Fragmento del documento -
Buceaba, como tantos otros, sólo con la mascareta y las aletas, una botella de oxígeno amarrada a un arnés, un regulador y un cinturón con lastres de plomo (tuve un amigo que hacía estos pesos con el contenido del interior de las baterías de automóviles). Los sentidos suplantaban el profundímetro, el reloj, el manómetro. El movimiento, al traje de neopreno; la prudencia, a las tablas de buceo. Sólo uno de mis amigos tenía un chaleco hidrostático. Y una vez nos salvó la vida. Y aquél era el tercer aviso que me hacía el mar: el primero, infante, revolcado por una ola del Pacífico. Mi bañador rojo me salvó: avistado y levantado por una mano alerta después de un tiempo bajo el agua, cuando la marea me arrastraba a la profundidad. El segundo, preadolescente, la lancha en que viajaba se fue a pique en medio del mar, frente a la costa de Puerto La Cruz. El mar no suele perdonar la imprudencia, la ignorancia, la inexperiencia.
Aquella tercera vez, era una mañana de sábado. Soleada, algunas nubes al fondo. Éramos tres y queríamos bucear. Fuimos hasta la orilla de una playa de Pampatar. Nos colocamos el equipo entre las olas suaves de la orilla. Cada quien tiene sus manías previas. Yo escupí en el visor, froté la saliva, un viejo truco para que no se empañe, me sujeté el cabello largo y quemado de aquellos años, aferré la máscara con fuerza a mi cara flaca, mordí el esnórquel y me zambullí. Comenzamos a nadar y alejarnos de la costa. Dos o tres kilómetros, suficientes para ganar profundidad en vertical, sin gastar el aire comprimido en el lento descenso desde la costa. Llegados a un punto, cambié el tubo de silicona por el regulador, y descendí al mismo tiempo que mis dos amigos.

Datos disponibles -

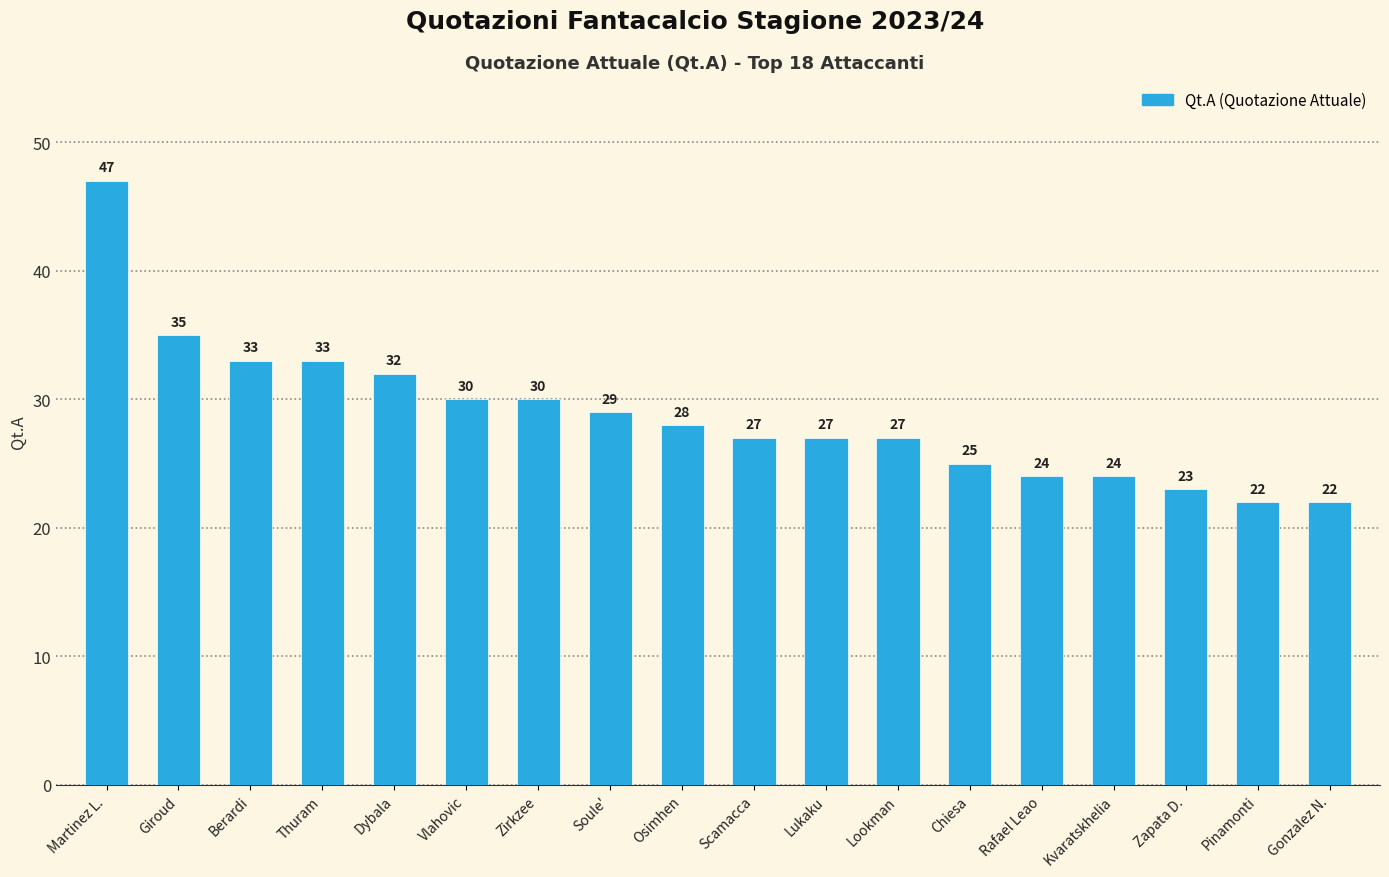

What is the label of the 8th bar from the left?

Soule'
* * *
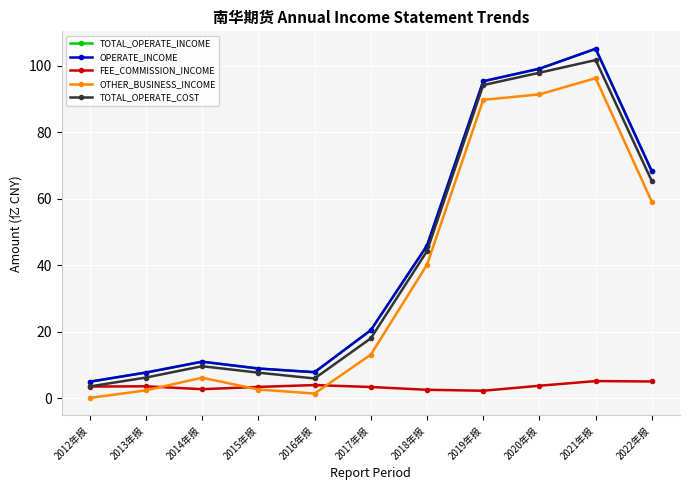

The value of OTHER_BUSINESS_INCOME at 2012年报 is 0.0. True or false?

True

Consigna -
Responde, por favor, estas preguntas sobre el texto del buceo:
1. ¿Cuántos de los amigos del narrador tenían un chaleco hidrostático?
2. ¿Frente a qué costa se hundió la lancha en el segundo aviso del mar?
3. ¿A la orilla de qué playa fueron los tres aquel sábado?
Los registros no hacen falta aquí.

Solución -
1. Solo uno.
2. Frente a la costa de Puerto La Cruz.
3. A una playa de Pampatar.